Quel est l'impact fiscal d'un transfert de résidence fiscale aux Émirats pour un investisseur français ?
Dès lors que l'investisseur établit sa résidence fiscale aux Émirats et rompt son domicile fiscal français au sens de l'article 4 B du CGI, les loyers et plus-values de source émiratie échappent intégralement au mécanisme du taux effectif français. La rupture doit être réelle et documentée : l'administration française contrôle notamment le foyer, le centre des intérêts économiques et la durée de présence.

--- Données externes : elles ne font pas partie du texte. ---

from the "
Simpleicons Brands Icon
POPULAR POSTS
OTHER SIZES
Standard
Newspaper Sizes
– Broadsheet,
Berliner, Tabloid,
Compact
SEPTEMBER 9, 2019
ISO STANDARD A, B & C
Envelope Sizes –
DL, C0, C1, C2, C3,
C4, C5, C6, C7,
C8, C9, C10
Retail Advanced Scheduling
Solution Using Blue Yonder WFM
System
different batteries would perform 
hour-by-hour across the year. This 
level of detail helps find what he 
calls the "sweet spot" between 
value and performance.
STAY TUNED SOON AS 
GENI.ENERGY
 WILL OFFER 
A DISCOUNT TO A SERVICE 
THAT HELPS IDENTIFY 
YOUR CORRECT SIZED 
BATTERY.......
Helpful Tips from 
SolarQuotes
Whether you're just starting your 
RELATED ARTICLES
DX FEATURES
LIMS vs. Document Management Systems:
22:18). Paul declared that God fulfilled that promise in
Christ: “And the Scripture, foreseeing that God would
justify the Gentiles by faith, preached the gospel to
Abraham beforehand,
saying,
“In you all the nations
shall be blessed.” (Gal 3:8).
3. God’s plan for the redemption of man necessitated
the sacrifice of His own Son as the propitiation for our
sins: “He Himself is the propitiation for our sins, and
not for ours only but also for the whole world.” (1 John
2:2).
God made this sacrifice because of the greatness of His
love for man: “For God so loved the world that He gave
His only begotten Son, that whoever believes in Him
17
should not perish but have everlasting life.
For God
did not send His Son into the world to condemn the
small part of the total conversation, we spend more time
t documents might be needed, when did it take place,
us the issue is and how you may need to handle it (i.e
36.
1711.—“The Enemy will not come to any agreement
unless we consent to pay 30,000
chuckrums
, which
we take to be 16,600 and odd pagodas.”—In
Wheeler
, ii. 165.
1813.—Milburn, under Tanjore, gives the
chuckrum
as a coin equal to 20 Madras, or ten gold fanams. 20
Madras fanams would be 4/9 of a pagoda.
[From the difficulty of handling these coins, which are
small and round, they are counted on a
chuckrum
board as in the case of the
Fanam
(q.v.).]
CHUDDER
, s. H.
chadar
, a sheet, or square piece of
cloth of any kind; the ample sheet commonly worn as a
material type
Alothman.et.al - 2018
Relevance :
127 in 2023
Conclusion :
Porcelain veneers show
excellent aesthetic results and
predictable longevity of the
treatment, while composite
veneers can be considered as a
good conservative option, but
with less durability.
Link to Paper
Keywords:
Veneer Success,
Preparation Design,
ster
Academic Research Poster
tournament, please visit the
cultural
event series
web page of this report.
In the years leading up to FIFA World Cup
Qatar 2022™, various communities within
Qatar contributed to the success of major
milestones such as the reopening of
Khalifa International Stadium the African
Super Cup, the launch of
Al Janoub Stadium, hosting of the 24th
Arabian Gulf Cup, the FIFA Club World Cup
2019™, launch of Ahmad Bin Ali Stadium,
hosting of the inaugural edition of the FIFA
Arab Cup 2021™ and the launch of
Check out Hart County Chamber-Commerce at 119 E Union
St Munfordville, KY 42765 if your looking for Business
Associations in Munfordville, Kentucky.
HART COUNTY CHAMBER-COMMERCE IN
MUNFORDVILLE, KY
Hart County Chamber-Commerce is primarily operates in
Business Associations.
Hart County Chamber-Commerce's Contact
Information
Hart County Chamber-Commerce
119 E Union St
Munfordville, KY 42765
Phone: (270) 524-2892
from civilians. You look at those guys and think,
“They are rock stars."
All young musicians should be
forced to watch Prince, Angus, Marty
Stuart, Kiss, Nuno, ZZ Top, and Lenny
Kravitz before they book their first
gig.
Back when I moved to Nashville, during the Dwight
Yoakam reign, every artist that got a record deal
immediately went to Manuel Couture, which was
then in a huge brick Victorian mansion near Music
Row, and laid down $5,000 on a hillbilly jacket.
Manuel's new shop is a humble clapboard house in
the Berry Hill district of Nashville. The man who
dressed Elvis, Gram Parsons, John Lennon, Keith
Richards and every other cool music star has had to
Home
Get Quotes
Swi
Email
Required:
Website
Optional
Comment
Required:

L'obtention d'un Golden Visa émirati peut accompagner cette démarche, mais ne suffit pas à elle seule à établir la résidence fiscale aux EAU.
La clause anti-abus introduite en 2020 peut-elle remettre en cause les avantages de la convention France-EAU ?
La loi de finances 2020 a introduit en droit interne français une clause anti-abus générale applicable aux conventions fiscales, codifiée à l'article 205 A du CGI. Elle permet à l'administration de requalifier un montage dont l'objet principal serait d'obtenir un avantage conventionnel sans substance économique réelle. Une détention directe d'un bien résidentiel à Dubaï par un particulier, sans interposition artificielle de structure, présente un risque limité au regard de cette clause ; en revanche, des schémas impliquant des sociétés-écrans ou des allers-retours rapides méritent une analyse spécifique avant exécution.